Please write out the text of every row below verbatim, leaving the pictures out.

:: Dataset ::

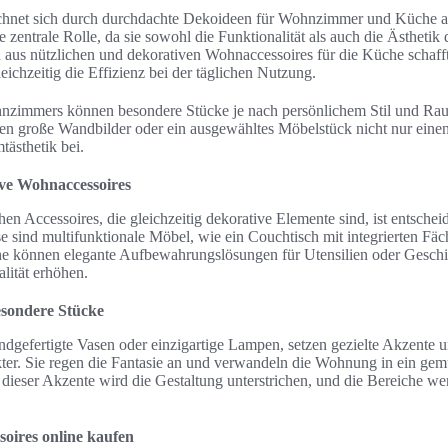
eichnet sich durch durchdachte Dekoideen für Wohnzimmer und Küche a
e zentrale Rolle, da sie sowohl die Funktionalität als auch die Ästheti
aus nützlichen und dekorativen Wohnaccessoires für die Küche schafft
ichzeitig die Effizienz bei der täglichen Nutzung.
hnzimmers können besondere Stücke je nach persönlichem Stil und Ra
ten große Wandbilder oder ein ausgewähltes Möbelstück nicht nur eine
tästhetik bei.
ive Wohnaccessoires
en Accessoires, die gleichzeitig dekorative Elemente sind, ist entsche
 sind multifunktionale Möbel, wie ein Couchtisch mit integrierten Fäch
können elegante Aufbewahrungslösungen für Utensilien oder Geschirr 
lität erhöhen.
sondere Stücke
dgefertigte Vasen oder einzigartige Lampen, setzen gezielte Akzente
ter. Sie regen die Fantasie an und verwandeln die Wohnung in ein ge
 dieser Akzente wird die Gestaltung unterstrichen, und die Bereiche we
oires online kaufen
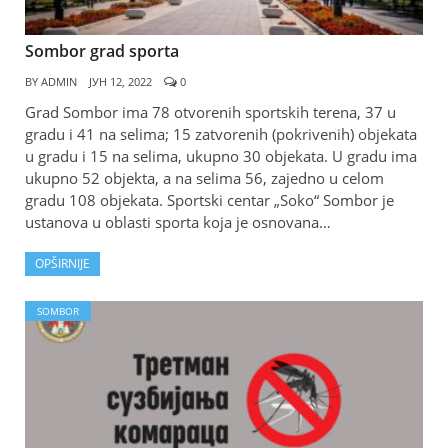
Sombor grad sporta
BY
ADMIN
ЈУН 12, 2022
0
Grad Sombor ima 78 otvorenih sportskih terena, 37 u
gradu i 41 na selima; 15 zatvorenih (pokrivenih) objekata
u gradu i 15 na selima, ukupno 30 objekata. U gradu ima
ukupno 52 objekta, a na selima 56, zajedno u celom
gradu 108 objekata. Sportski centar „Soko“ Sombor je
ustanova u oblasti sporta koja je osnovana…
OPŠIRNIJE
SOMBOR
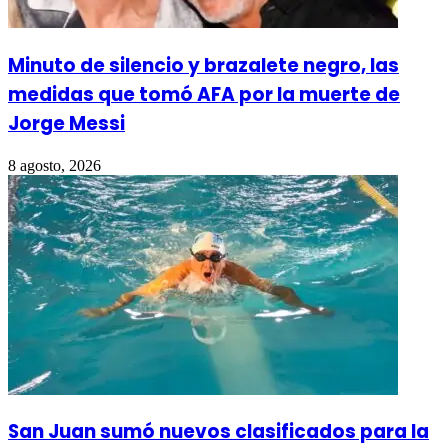
Minuto de silencio y brazalete negro, las
medidas que tomó AFA por la muerte de
Jorge Messi
8 agosto, 2026
San Juan sumó nuevos clasificados para la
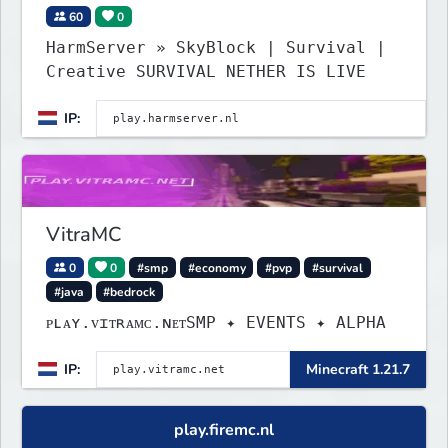
60
0
HarmServer » SkyBlock | Survival |
Creative SURVIVAL NETHER IS LIVE
IP:
VitraMC
0
0
#smp
#economy
#pvp
#survival
#java
#bedrock
ᴘʟᴀʏ.ᴠɪᴛʀᴀᴍᴄ.ɴᴇᴛSMP ✦ EVENTS ✦ ALPHA
IP:
Minecraft 1.21.7
play.firemc.nl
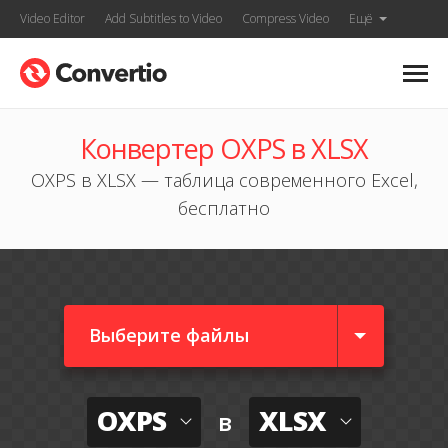
Video Editor
Add Subtitles to Video
Compress Video
Ещё
Конвертер OXPS в XLSX
OXPS в XLSX — таблица современного Excel,
бесплатно
Выберите файлы
OXPS
XLSX
в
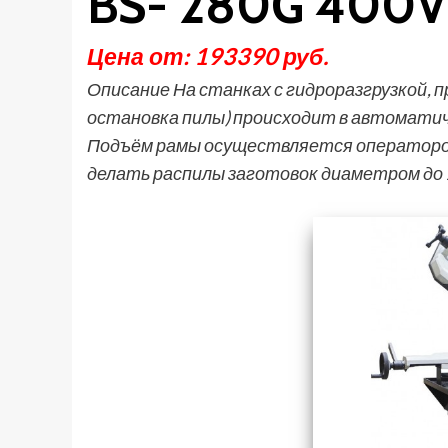
BS- 280G 400V 
Цена от: 193390 руб.
Описание На станках с гидроразгрузкой, пр
остановка пилы) происходит в автоматич
Подъём рамы осуществляется оператором
делать распилы заготовок диаметром до 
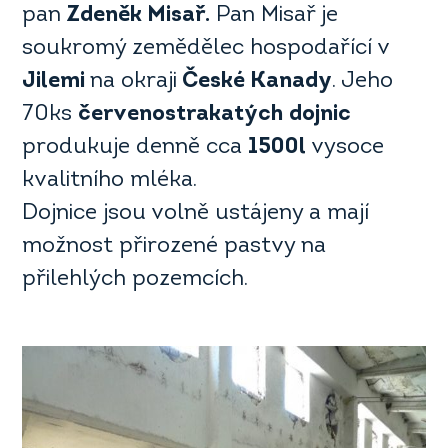
pan
Zdeněk Misař.
Pan Misař je
soukromý zemědělec hospodařící v
Jilemi
na okraji
České Kanady
. Jeho
70ks
červenostrakatých
dojnic
produkuje denně cca
1500l
vysoce
kvalitního mléka.
Dojnice jsou volně ustájeny a mají
možnost přirozené pastvy na
přilehlých pozemcích.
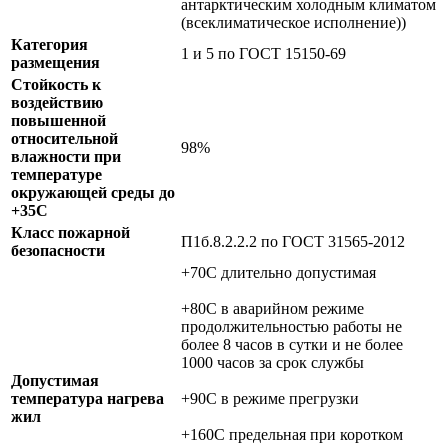
антарктическим холодным климатом
(всеклиматическое исполнение))
Категория
1 и 5 по ГОСТ 15150-69
размещения
Стойкость к
воздействию
повышенной
относительной
98%
влажности при
температуре
окружающей среды до
+35C
Класс пожарной
П1б.8.2.2.2 по ГОСТ 31565-2012
безопасности
+70C длительно допустимая
+80С в аварийном режиме
продолжительностью работы не
более 8 часов в сутки и не более
1000 часов за срок службы
Допустимая
температура нагрева
+90C в режиме прегрузки
жил
+160C предельная при коротком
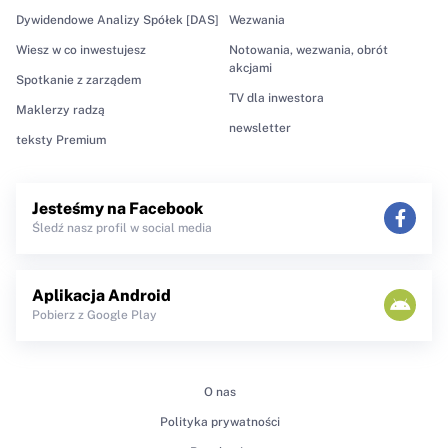
Dywidendowe Analizy Spółek [DAS]
Wezwania
Wiesz w co inwestujesz
Notowania, wezwania, obrót
akcjami
Spotkanie z zarządem
TV dla inwestora
Maklerzy radzą
newsletter
teksty Premium
Jesteśmy na Facebook
Śledź nasz profil w social media
Aplikacja Android
Pobierz z Google Play
O nas
Polityka prywatności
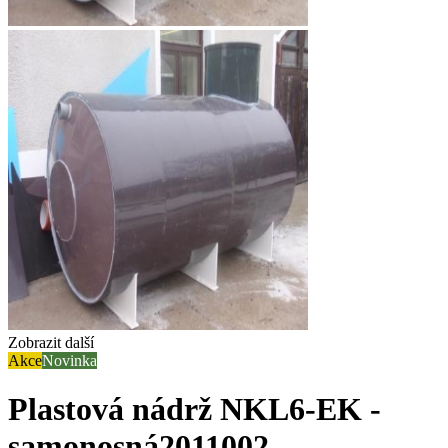
Zobrazit další
Akce
Novinka
Plastová nádrž NKL6-EK -
samonosná
2011002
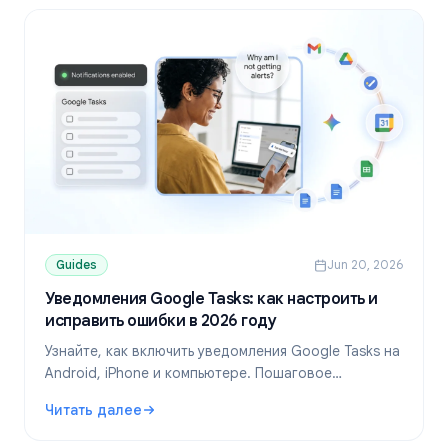
Guides
Jun 20, 2026
Уведомления Google Tasks: как настроить и
исправить ошибки в 2026 году
Узнайте, как включить уведомления Google Tasks на
Android, iPhone и компьютере. Пошаговое
руководство по устранению проблем, если
Читать далее
напоминания не приходят.
: Уведомления Google Tasks: как настроить и исправить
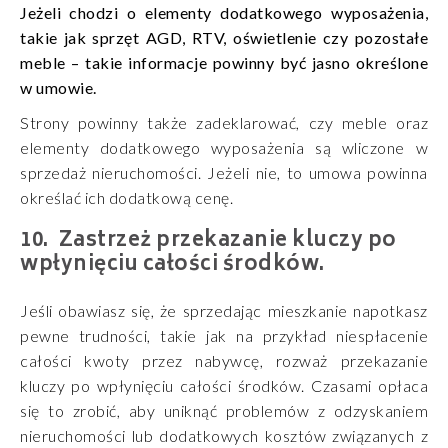
Jeżeli chodzi o elementy dodatkowego wyposażenia,
takie jak sprzęt AGD, RTV, oświetlenie czy pozostałe
meble – takie informacje powinny być jasno określone
w umowie.
Strony powinny także zadeklarować, czy meble oraz
elementy dodatkowego wyposażenia są wliczone w
sprzedaż nieruchomości. Jeżeli nie, to umowa powinna
określać ich dodatkową cenę.
Zastrzeż przekazanie kluczy po
wpłynięciu całości środków.
Jeśli obawiasz się, że sprzedając mieszkanie napotkasz
pewne trudności, takie jak na przykład niespłacenie
całości kwoty przez nabywcę, rozważ przekazanie
kluczy po wpłynięciu całości środków. Czasami opłaca
się to zrobić, aby uniknąć problemów z odzyskaniem
nieruchomości lub dodatkowych kosztów związanych z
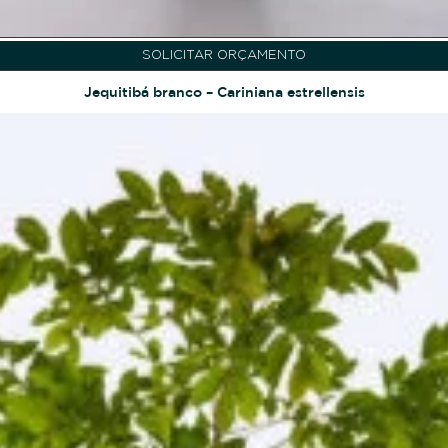
SOLICITAR ORÇAMENTO
Jequitibá branco – Cariniana estrellensis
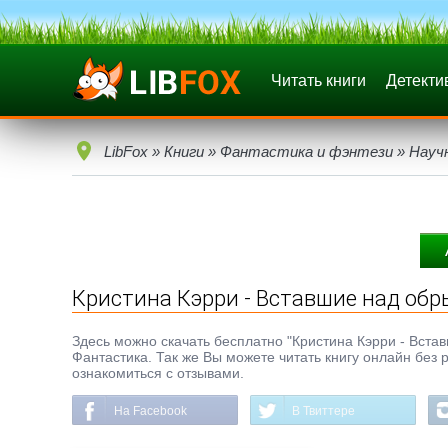
Читать книги
Детекти
LibFox
»
Книги
»
Фантастика и фэнтези
»
Науч
Кристина Кэрри - Вставшие над об
Здесь можно скачать бесплатно "Кристина Кэрри - Вставш
Фантастика. Так же Вы можете читать книгу онлайн без 
ознакомиться с отзывами.
На Facebook
В Твиттере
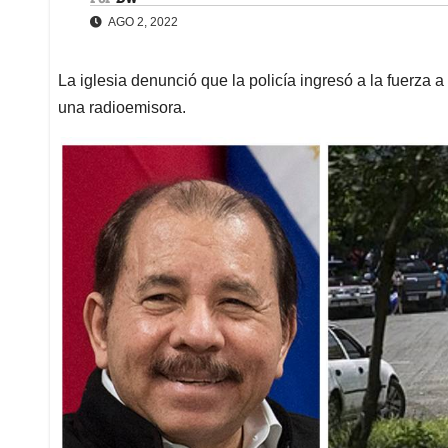
AGO 2, 2022
La iglesia denunció que la policía ingresó a la fuerza a
una radioemisora.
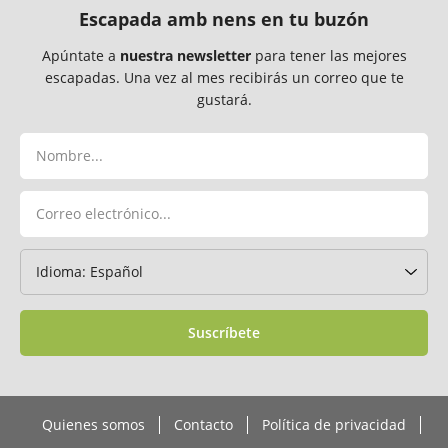
Escapada amb nens en tu buzón
Apúntate a
nuestra newsletter
para tener las mejores
escapadas. Una vez al mes recibirás un correo que te
gustará.
Suscríbete
Quienes somos
Contacto
Política de privacidad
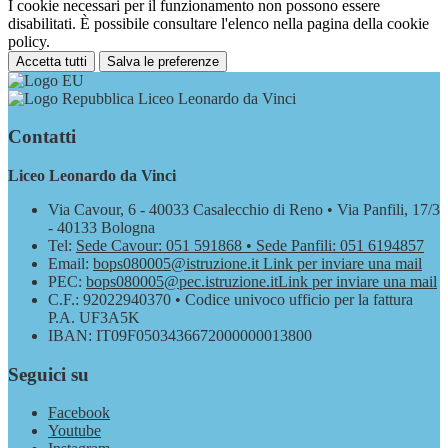
I cookie necessari per il funzionamento non possono essere
disabilitati. È possibile consultare l'elenco nella pagina della cookie
policy.
Accetta tutti
Salva le preferenze
Liceo Leonardo da Vinci
Contatti
Liceo Leonardo da Vinci
Via Cavour, 6 - 40033 Casalecchio di Reno • Via Panfili, 17/3
- 40133 Bologna
Tel:
Sede Cavour: 051 591868 • Sede Panfili: 051 6194857
Email:
bops080005@istruzione.it
Link per inviare una mail
PEC:
bops080005@pec.istruzione.it
Link per inviare una mail
C.F.: 92022940370 • Codice univoco ufficio per la fattura
P.A. UF3A5K
IBAN: IT09F0503436672000000013800
Seguici su
Facebook
Youtube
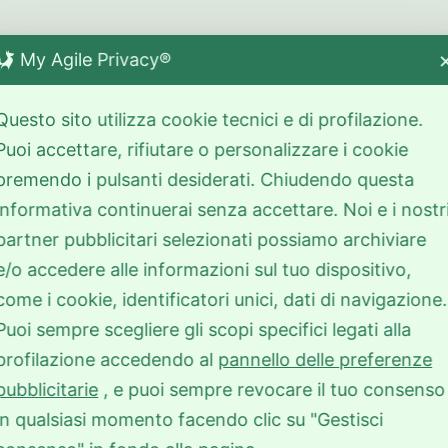
My Agile Privacy®
Questo sito utilizza cookie tecnici e di profilazione.
Puoi accettare, rifiutare o personalizzare i cookie
premendo i pulsanti desiderati. Chiudendo questa
informativa continuerai senza accettare. Noi e i nostr
partner pubblicitari selezionati possiamo archiviare
e/o accedere alle informazioni sul tuo dispositivo,
come i cookie, identificatori unici, dati di navigazione.
Puoi sempre scegliere gli scopi specifici legati alla
profilazione accedendo al
pannello delle preferenze
pubblicitarie
, e puoi sempre revocare il tuo consenso
in qualsiasi momento facendo clic su "Gestisci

:::

- **Solution for this problem**
eichnet sich durch durchdachte Dekoideen für Wohnzimmer und Küche a
e zentrale Rolle, da sie sowohl die Funktionalität als auch die Ästheti
aus nützlichen und dekorativen Wohnaccessoires für die Küche schafft
ichzeitig die Effizienz bei der täglichen Nutzung.
hnzimmers können besondere Stücke je nach persönlichem Stil und Ra
ten große Wandbilder oder ein ausgewähltes Möbelstück nicht nur eine
tästhetik bei.
ive Wohnaccessoires
en Accessoires, die gleichzeitig dekorative Elemente sind, ist entsche
 sind multifunktionale Möbel, wie ein Couchtisch mit integrierten Fäch
können elegante Aufbewahrungslösungen für Utensilien oder Geschirr 
lität erhöhen.
sondere Stücke
dgefertigte Vasen oder einzigartige Lampen, setzen gezielte Akzente
ter. Sie regen die Fantasie an und verwandeln die Wohnung in ein ge
 dieser Akzente wird die Gestaltung unterstrichen, und die Bereiche we
oires online kaufen
Sombor grad sporta
BY
ADMIN
ЈУН 12, 2022
0
Grad Sombor ima 78 otvorenih sportskih terena, 37 u
gradu i 41 na selima; 15 zatvorenih (pokrivenih) objekata
u gradu i 15 na selima, ukupno 30 objekata. U gradu ima
ukupno 52 objekta, a na selima 56, zajedno u celom
gradu 108 objekata. Sportski centar „Soko“ Sombor je
ustanova u oblasti sporta koja je osnovana…
OPŠIRNIJE
SOMBOR
Minuto de silencio y brazalete negro, las
medidas que tomó AFA por la muerte de
Jorge Messi
8 agosto, 2026
San Juan sumó nuevos clasificados para la
60
0
HarmServer » SkyBlock | Survival |
Creative SURVIVAL NETHER IS LIVE
IP:
VitraMC
0
0
#smp
#economy
#pvp
#survival
#java
#bedrock
ᴘʟᴀʏ.ᴠɪᴛʀᴀᴍᴄ.ɴᴇᴛSMP ✦ EVENTS ✦ ALPHA
IP:
Minecraft 1.21.7
play.firemc.nl
Video Editor
Add Subtitles to Video
Compress Video
Ещё
Конвертер OXPS в XLSX
OXPS в XLSX — таблица современного Excel,
бесплатно
Выберите файлы
OXPS
XLSX
в
BS- 280G 400V 
Цена от: 193390 руб.
Описание На станках с гидроразгрузкой, пр
остановка пилы) происходит в автоматич
Подъём рамы осуществляется оператором
делать распилы заготовок диаметром до 
pan
Zdeněk Misař.
Pan Misař je
soukromý zemědělec hospodařící v
Jilemi
na okraji
České Kanady
. Jeho
70ks
červenostrakatých
dojnic
produkuje denně cca
1500l
vysoce
kvalitního mléka.
Dojnice jsou volně ustájeny a mají
možnost přirozené pastvy na
přilehlých pozemcích.
антарктическим холодным климатом
(всеклиматическое исполнение))
Категория
1 и 5 по ГОСТ 15150-69
размещения
Стойкость к
воздействию
повышенной
относительной
98%
влажности при
температуре
окружающей среды до
+35C
Класс пожарной
П1б.8.2.2.2 по ГОСТ 31565-2012
безопасности
+70C длительно допустимая
+80С в аварийном режиме
продолжительностью работы не
более 8 часов в сутки и не более
1000 часов за срок службы
Допустимая
температура нагрева
+90C в режиме прегрузки
жил
+160C предельная при коротком
Dywidendowe Analizy Spółek [DAS]
Wezwania
Wiesz w co inwestujesz
Notowania, wezwania, obrót
akcjami
Spotkanie z zarządem
TV dla inwestora
Maklerzy radzą
newsletter
teksty Premium
Jesteśmy na Facebook
Śledź nasz profil w social media
Aplikacja Android
Pobierz z Google Play
O nas
Polityka prywatności
Zobrazit další
Akce
Novinka
Plastová nádrž NKL6-EK -
samonosná
2011002
Guides
Jun 20, 2026
Уведомления Google Tasks: как настроить и
исправить ошибки в 2026 году
Узнайте, как включить уведомления Google Tasks на
Android, iPhone и компьютере. Пошаговое
руководство по устранению проблем, если
Читать далее
напоминания не приходят.
: Уведомления Google Tasks: как настроить и исправить
Jeżeli chodzi o elementy dodatkowego wyposażenia,
takie jak sprzęt AGD, RTV, oświetlenie czy pozostałe
meble – takie informacje powinny być jasno określone
w umowie.
Strony powinny także zadeklarować, czy meble oraz
elementy dodatkowego wyposażenia są wliczone w
sprzedaż nieruchomości. Jeżeli nie, to umowa powinna
określać ich dodatkową cenę.
Zastrzeż przekazanie kluczy po
wpłynięciu całości środków.
Jeśli obawiasz się, że sprzedając mieszkanie napotkasz
pewne trudności, takie jak na przykład niespłacenie
całości kwoty przez nabywcę, rozważ przekazanie
kluczy po wpłynięciu całości środków. Czasami opłaca
się to zrobić, aby uniknąć problemów z odzyskaniem
nieruchomości lub dodatkowych kosztów związanych z
SOLICITAR ORÇAMENTO
Jequitibá branco – Cariniana estrellensis
Читать книги
Детекти
LibFox
»
Книги
»
Фантастика и фэнтези
»
Науч
Кристина Кэрри - Вставшие над об
Здесь можно скачать бесплатно "Кристина Кэрри - Вставш
Фантастика. Так же Вы можете читать книгу онлайн без 
ознакомиться с отзывами.
На Facebook
В Твиттере
AGO 2, 2022
La iglesia denunció que la policía ingresó a la fuerza a
una radioemisora.
Escapada amb nens en tu buzón
Apúntate a
nuestra newsletter
para tener las mejores
escapadas. Una vez al mes recibirás un correo que te
gustará.
Suscríbete
Quienes somos
Contacto
Política de privacidad
I cookie necessari per il funzionamento non possono essere
disabilitati. È possibile consultare l'elenco nella pagina della cookie
policy.
Accetta tutti
Salva le preferenze
Liceo Leonardo da Vinci
Contatti
Liceo Leonardo da Vinci
Via Cavour, 6 - 40033 Casalecchio di Reno • Via Panfili, 17/3
- 40133 Bologna
Tel:
Sede Cavour: 051 591868 • Sede Panfili: 051 6194857
Email:
bops080005@istruzione.it
Link per inviare una mail
PEC:
bops080005@pec.istruzione.it
Link per inviare una mail
C.F.: 92022940370 • Codice univoco ufficio per la fattura
P.A. UF3A5K
IBAN: IT09F0503436672000000013800
Seguici su
Facebook
Youtube
My Agile Privacy®
Questo sito utilizza cookie tecnici e di profilazione.
Puoi accettare, rifiutare o personalizzare i cookie
premendo i pulsanti desiderati. Chiudendo questa
informativa continuerai senza accettare. Noi e i nostr
partner pubblicitari selezionati possiamo archiviare
e/o accedere alle informazioni sul tuo dispositivo,
come i cookie, identificatori unici, dati di navigazione.
Puoi sempre scegliere gli scopi specifici legati alla
profilazione accedendo al
pannello delle preferenze
pubblicitarie
, e puoi sempre revocare il tuo consenso
in qualsiasi momento facendo clic su "Gestisci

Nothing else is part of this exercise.